As I stood among a vast crowd listening to Sanghera repeat his demand for some kind of huge state apology for the British past — over and above the perpetual state of apology to which all our institutions seem completely committed — my intense irritation gave way to a question.

What would happen if, everywhere a Jewish population had been wronged in or by Britain or Europe or the US, it set about not only demanding state apologies but demanding that everyone else demand one? The number and scale of our persecutions is such that we would never be able to do anything else.

Plus, our efforts would be fruitless because we have, “always already” (to quote the Marxist philosopher Louis Althusser), lost the psychological war.

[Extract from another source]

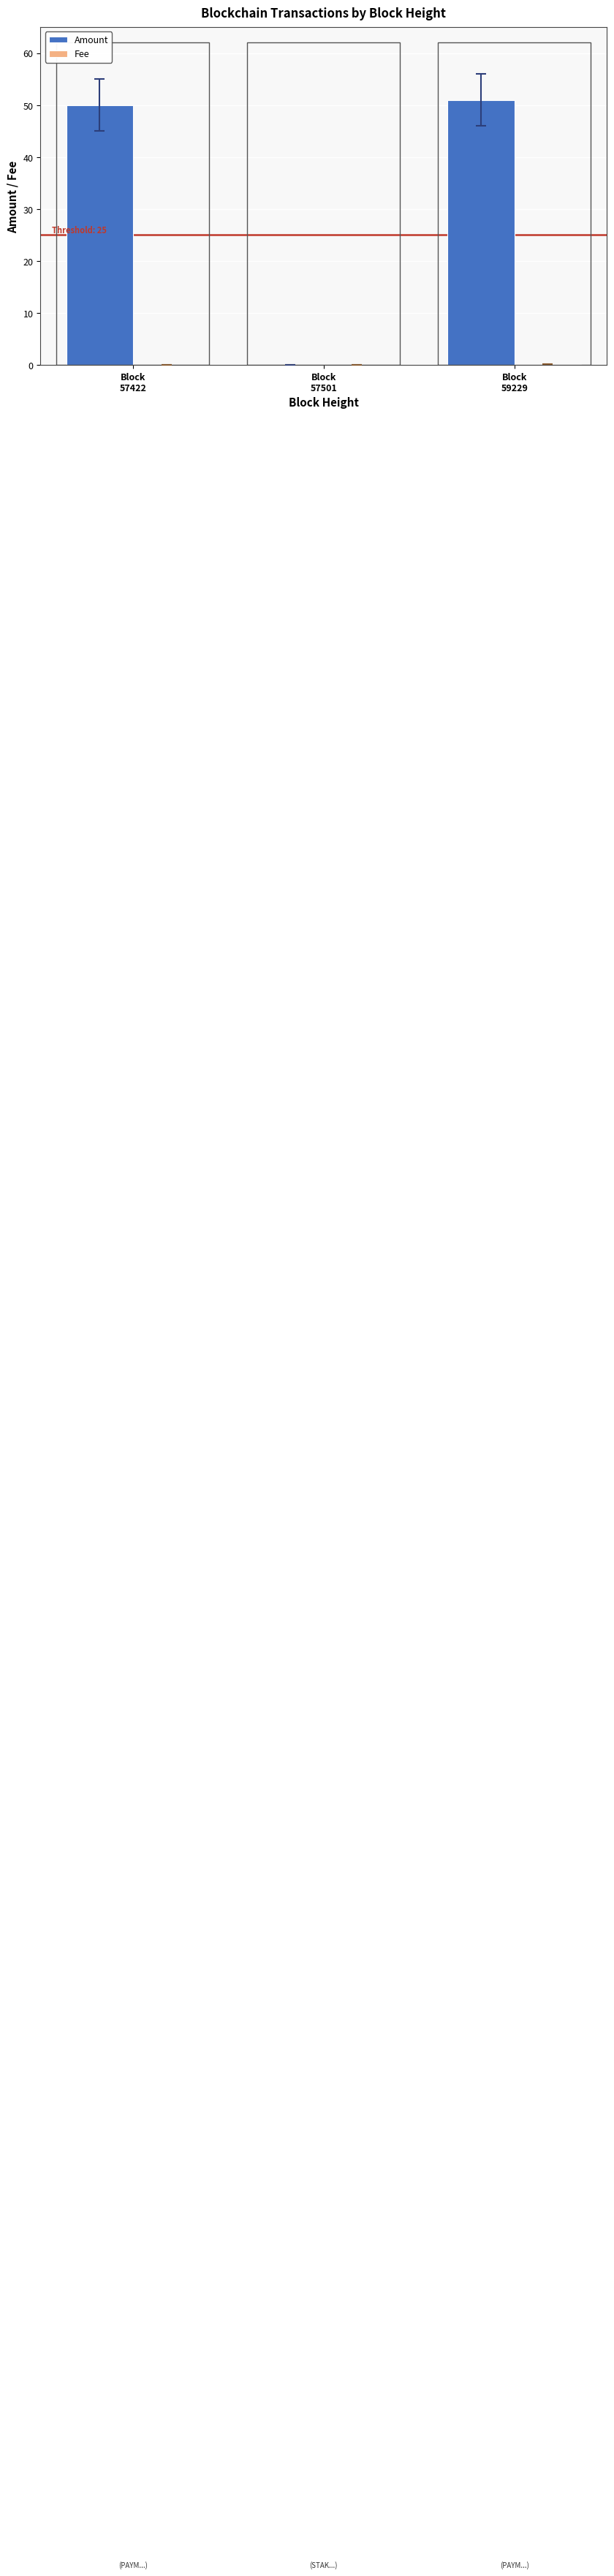

What is the total value across all series at Block
59229?

51.1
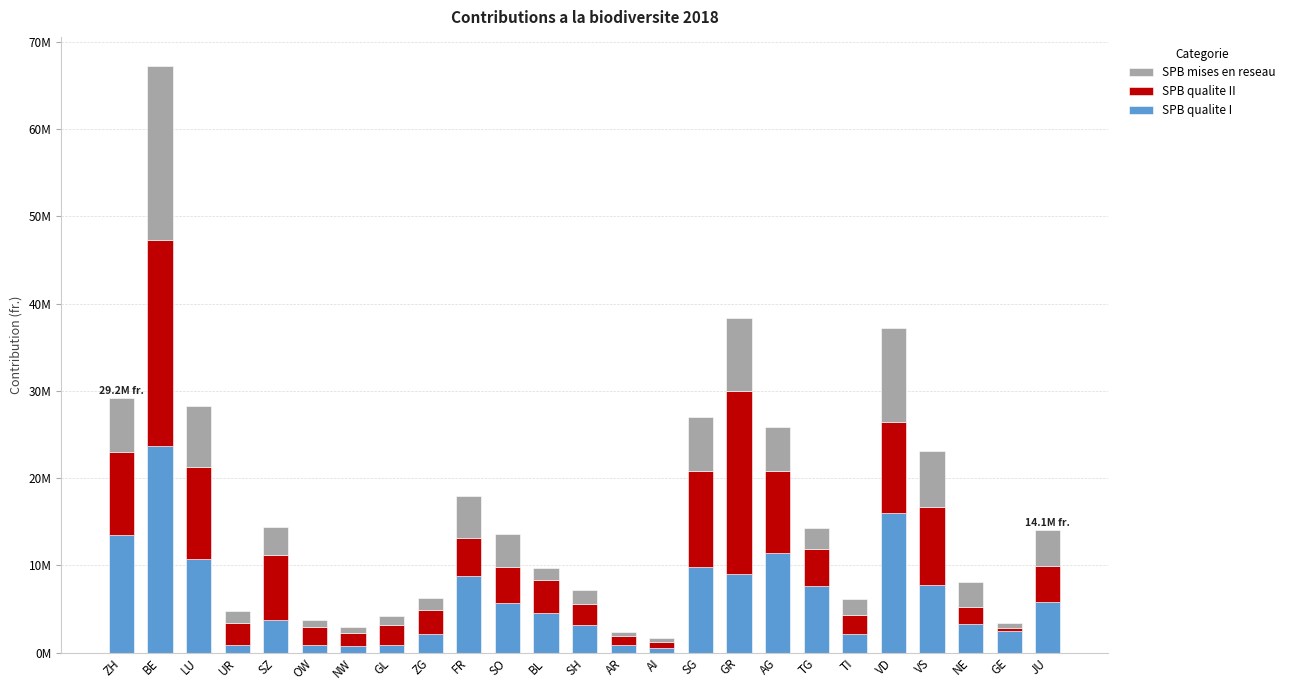

True or false: SPB qualite II has a value of 23623694 at BE.

True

Whenever Jews complain about their treatment, past or present, you can feel the eyes palpably rolling back in their owners’ skulls.

The exception is the Holocaust, which still enjoys widespread interest — though woe betide the Jew who drops the H bomb at brunch or dinner or drinks, selfishly bringing down the mood.

Meanwhile, it has become common among former British colonial subjects to point to Germany and say look, they gave the Jews an apology, why can’t we have one from Britain?

But the comparison is offensive and stupid; not least because it suggests Germany is somehow now saintly where Jews are concerned.

With soaring rates of antisemitism in Deutschland, including on the left, and increasing levels of disinterest, forgetfulness and even hostility towards remembering the Holocaust, Germany deserves no halo.

Back to Jaipur. As earnest questions came from an admiring crowd, I tried to imagine a world in which Jews held festivals and conferences — glamorous ones requiring the great and good of Britain to fly across the world (to, for instance, Israel…) — largely dedicated to the nastiness of their home country. I almost chortled to think, despite contemporary Britain’s tireless attempts to stamp out racism, how the case is different with Jews.

We have Jewish Book Week, which rarely wallows in grievance, especially with the British past, unless it’s got a sharp point, like last year’s excellent session with the Ridley Road writer on the Jews who fought the fascists of the 1960s.

The irony is that although in 2023, antisemitism is ubiquitous, cropping up in all sorts of respectable places, from the Labour Party to university common rooms and classrooms to Saturday Night Live, it remains the least challenged, least understood, and least interesting (to non-Jews) of all.

There is no zero-sum game. We can and should take the history of empire seriously as well as that of Jews. Nor do I want to be mistaken as saying the British Empire was lovely, and never cruel, loutish, thieving and homicidal, or that it did not have an indelible effect on its subjects. Nor am I saying that Britain’s history of involvement in the slave trade — highlighted, and how, since the Black Lives Matter movement exploded in 2020 — should remain under the radar.

But I do say that noticing the incongruity between the Empireland point of view — full of an anger that demands limitless prestige and attention — and that of Jews pointing out their ongoing battles against antisemitism, to say nothing of the past, offers a poignant reminder of the particularity of Judaism and Jews and our struggles.